(Document text Opens)
Defining intrapreneurship
simply the entrepreneurs within your organization?
Dear word processing app, ‘Intrapreneurship’ is not a spelling mistake
In my last article I introduced you to a canvas I came up with for stakeholder development in corporate innovation projects (updated version). Quite often, I used the term “Intrapreneurship” – and discussions on how to define that arose …
One thing is sure, even though my word processing app still says so, “Intrapreneurship” is not a spelling mistake.
Surprisingly, ‘intrapreneurship’ is not a new term that was invented only a few years ago. Its first mentions go back to the late 70’s. Nevertheless, the definitions from the early stages have changed over the years.
In this article, I will explain you in an easy and compact way (don´t worry, it won´t take you a long time to read through it):
- the definition of ‘intrapreneurship’ I developed
- the main similarities/differences between intrapreneurship and entrepreneurship (more specific articles will follow soon)
This one is to give you an overall understanding of the term intrapreneurship.
My definition of intrapreneurship – what it means to be an intrapreneur
“I am an intrapreneur.”, I say. “Ok, but what are you actually doing?”, is the reaction of my audience. This is a question I have been confronted with several times, and in the beginning, I was struggling to give a compelling answer.
Finding a definition of this term can be challenging. Other designations such as research and development, innovation, corporate entrepreneurship, corporate venturing etc. make it even more difficult to find an all-encompassing explanation of ‘intrapreneurship’. Additionally, the appropriate and up-to-date literature on this topic is hard to find. For this reason, I started to develop my own definition which is the following:
Every purpose-driven doer within an established organization
is an Intrapreneur… whereas the profession of Intrapreneurship can be described as follows:
Intrapreneurship is the art of creating, implementing and scaling innovation projects (incremental, evolutionary or radical) within existing organizations,
thinking and acting like an entrepreneur while pragmatically leveraging the assets of the organization
to increase the speed and the quality of strategy, product, service, process or business development.
Uff… Not fancy and easy to understand when hearing first, right? I´ll get back to this definition in the upcoming articles to dig deeper into the main parts of it… so far, you may also go with this simple thought: Consider those people intrapreneurs, who
“risk their job every day to achieve what they believe is best for society and the company they work for”
As this article is on “entrepreneurship and intrapreneurship”, let´s first have a look at the fundamental difference between these two designations, which is obvious but crucial: While entrepreneurs work outside established organizations and purely focus on building up new ventures, intrapreneurs work exclusively for and within established organizations. They also might develop new ventures, but their scope is wider.
The assets of organizations are what every entrepreneur dreams of, right?
As an entrepreneur who bootstrapped most of his ventures, I know that there´s one thing most entrepreneurs are envious at when talking to people in large organizations: The budget they seem to have is just another dimension. Since I turned into an intrapreneur, I realized that apart from pure cash, there are other even more powerful assets of organizations that intrapreneurs can leverage and entrepreneurs only dream of. I refer to them as the “unfair advantages of intrapreneurs”.
“An intrapreneur´s unfair advantages” (or the assets of organizations):
- Intelligence (databases and the access to internal experts/qualified employees)
(Document text Closes)
Extend the article on intrapreneurship from the point where it stops.
(Data shown Opens)
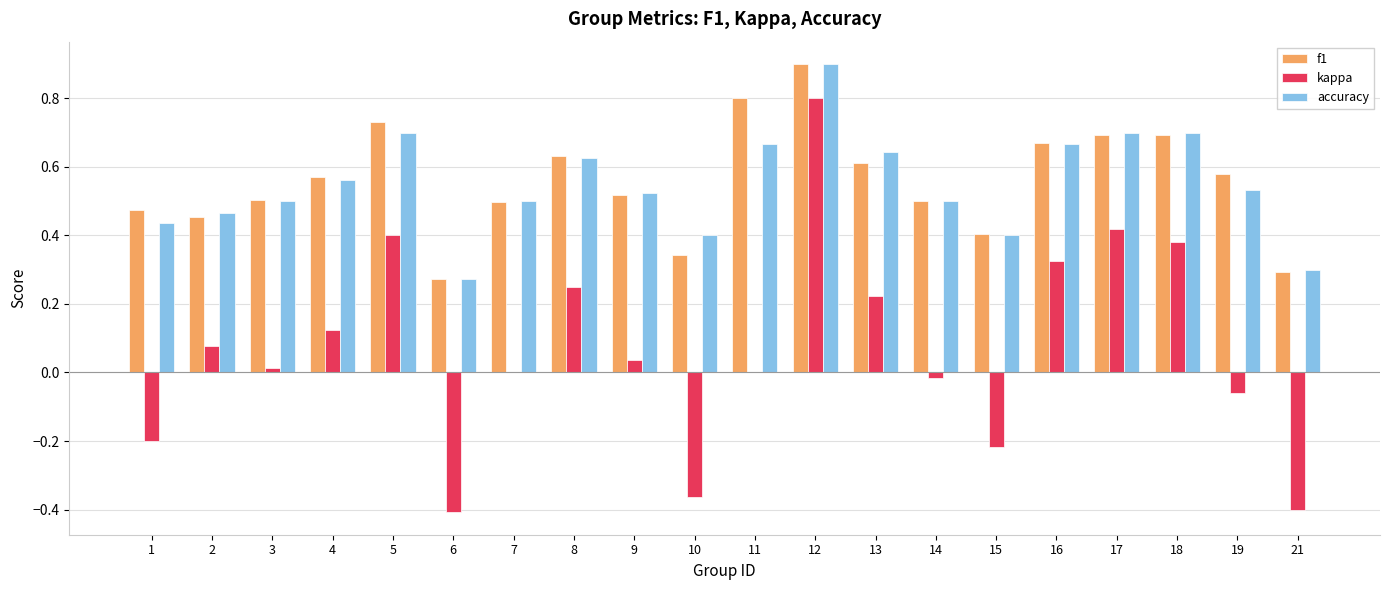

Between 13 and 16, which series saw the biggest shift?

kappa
(Data shown Closes)
(Data shown Opens)
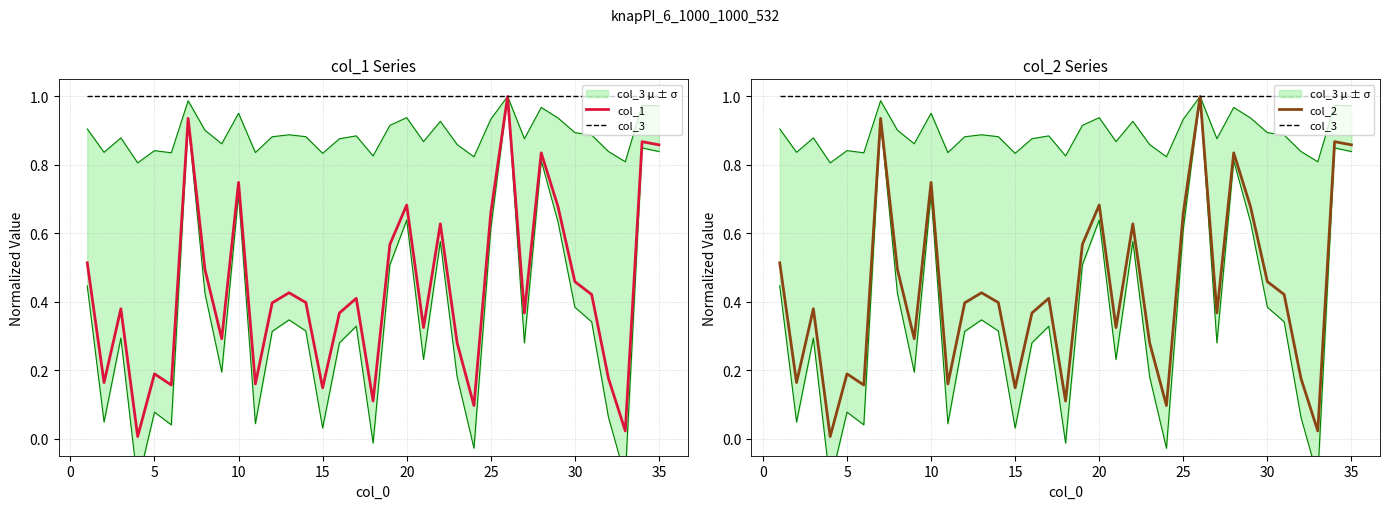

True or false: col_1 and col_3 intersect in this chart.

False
(Data shown Closes)
**Output below:**
- Resources (capital, office, techniques, business travels, etc.)
- Customer access (brand, contacts, established relations, etc.)
This is what every entrepreneur dreams of, am I right?
Think and act as an entrepreneur
But there is also something intrapreneurs dream of – the ability to work in the way entrepreneurs do. Having all the assets ready doesn´t mean that intrapreneurs can rest on it. In order to implement an innovation project in the fastest and most effective way, entrepreneurs are the best example. Their way of developing innovation is unique and effective. For some it´s because of their personal risk they take into account, for others it´s maybe because of their nature. Anyway, successful entrepreneurs show patterns.
Over the last years, these patterns were studied and methods were developed to enable people within existing organizations to work like entrepreneurs. These are for example Design Thinking, Scrum or Lean Start Up. But ultimately, all those methods are only tools to translate what those street-smart entrepreneurs do for the corporate environment.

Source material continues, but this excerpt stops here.